Personal information
- Nationality: Indian
- Born: January 8, 2002 (age 24) Kuruburu, T. Narasipura taluk, Mysuru district, Karnataka, India
- Education: Studied at Kanakapura Degula Mutt School, Kuruburu
- Occupation: Kho kho player
- Years active: 2010s–present
- Parent(s): Basavanna (father) Nagarathna (mother)

Sport
- Country: India
- Sport: Kho kho
- Position: Defender
- Team: India women's national kho kho team
- Coached by: Manjunath

= Chaithra B. =

Indian kho kho player

Chaithra B. (born 8 January 2002) is an Indian kho kho player from Karnataka. She plays for the India women's national kho kho team as a defender. She was part of the Indian women’s team that won the inaugural Kho Kho World Cup held at New Delhi in January 2025.

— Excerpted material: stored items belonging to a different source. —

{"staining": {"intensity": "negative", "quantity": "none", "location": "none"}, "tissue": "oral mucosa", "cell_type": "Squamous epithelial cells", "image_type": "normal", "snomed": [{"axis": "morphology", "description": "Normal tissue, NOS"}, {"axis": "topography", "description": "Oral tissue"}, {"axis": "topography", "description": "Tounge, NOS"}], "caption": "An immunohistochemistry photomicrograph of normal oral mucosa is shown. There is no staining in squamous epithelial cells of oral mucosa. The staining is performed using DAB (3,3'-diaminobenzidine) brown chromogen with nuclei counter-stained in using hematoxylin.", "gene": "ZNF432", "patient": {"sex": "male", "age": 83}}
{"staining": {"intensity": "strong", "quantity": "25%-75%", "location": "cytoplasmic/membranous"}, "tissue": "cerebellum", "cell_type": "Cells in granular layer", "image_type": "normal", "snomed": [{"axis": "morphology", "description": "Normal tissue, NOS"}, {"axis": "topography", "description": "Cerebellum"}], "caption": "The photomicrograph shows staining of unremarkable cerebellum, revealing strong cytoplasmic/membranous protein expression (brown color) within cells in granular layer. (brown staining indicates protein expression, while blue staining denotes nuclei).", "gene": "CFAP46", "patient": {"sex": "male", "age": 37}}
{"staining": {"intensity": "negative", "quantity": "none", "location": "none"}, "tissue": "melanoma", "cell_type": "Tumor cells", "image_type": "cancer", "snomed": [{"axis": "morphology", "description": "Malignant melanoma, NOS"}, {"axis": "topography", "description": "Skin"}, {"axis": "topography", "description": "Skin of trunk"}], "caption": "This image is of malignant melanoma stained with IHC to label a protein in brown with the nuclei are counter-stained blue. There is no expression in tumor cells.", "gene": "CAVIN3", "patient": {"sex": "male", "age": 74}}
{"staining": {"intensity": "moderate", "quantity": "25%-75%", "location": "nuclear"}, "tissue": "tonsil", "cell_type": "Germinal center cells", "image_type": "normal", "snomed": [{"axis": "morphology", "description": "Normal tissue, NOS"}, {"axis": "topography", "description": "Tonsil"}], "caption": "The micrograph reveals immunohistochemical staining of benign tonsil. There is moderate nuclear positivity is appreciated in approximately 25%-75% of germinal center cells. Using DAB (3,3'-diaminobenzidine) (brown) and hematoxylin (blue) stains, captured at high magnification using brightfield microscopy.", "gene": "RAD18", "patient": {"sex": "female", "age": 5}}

== Early life and education ==
Chaithra is from Kuruburu village, T. Narasipura taluk, Mysuru district, Karnataka. She was the daughter of Basavanna and Nagarathna. She did her schooling at Kanakapura Degula Mutt school, Kuruburu. She learnt her basics from her first coach Manjunath in Kuruburu village.

== Career ==
Chaithra played a key role in the Indian women's team victory with a 'Dream Run' in both the semifinal and final of the first Kho Kho World Cup at New Delhi in January 2025. The Indian team defeated South Korea, IR Iran and Malaysia in the group stages, Bangladesh in quarterfinals and South Africa in semifinals. They defeated Nepal 78-40 in the final. She was awarded the 'Player of the Match' award in the final match for her 'dream run'.

She was felicitated by Kanakapura Sri Degula Mutt Seer Channabasappa Swamiji on 25 January 2025 at Vidyadarshini Convent and High School premises, Kuruburu. On 7 February 2025, she was also felicitated by Mysuru Zilla Kreeda Mathu Samskruthika Vedike, in Mysuru where Kho kho player and Arjuna Awardee Shobha Narayan requested the state government to consider kho kho players for Ekalavya awards. The state government announced Rs.5 lakh cash award for Chaithra.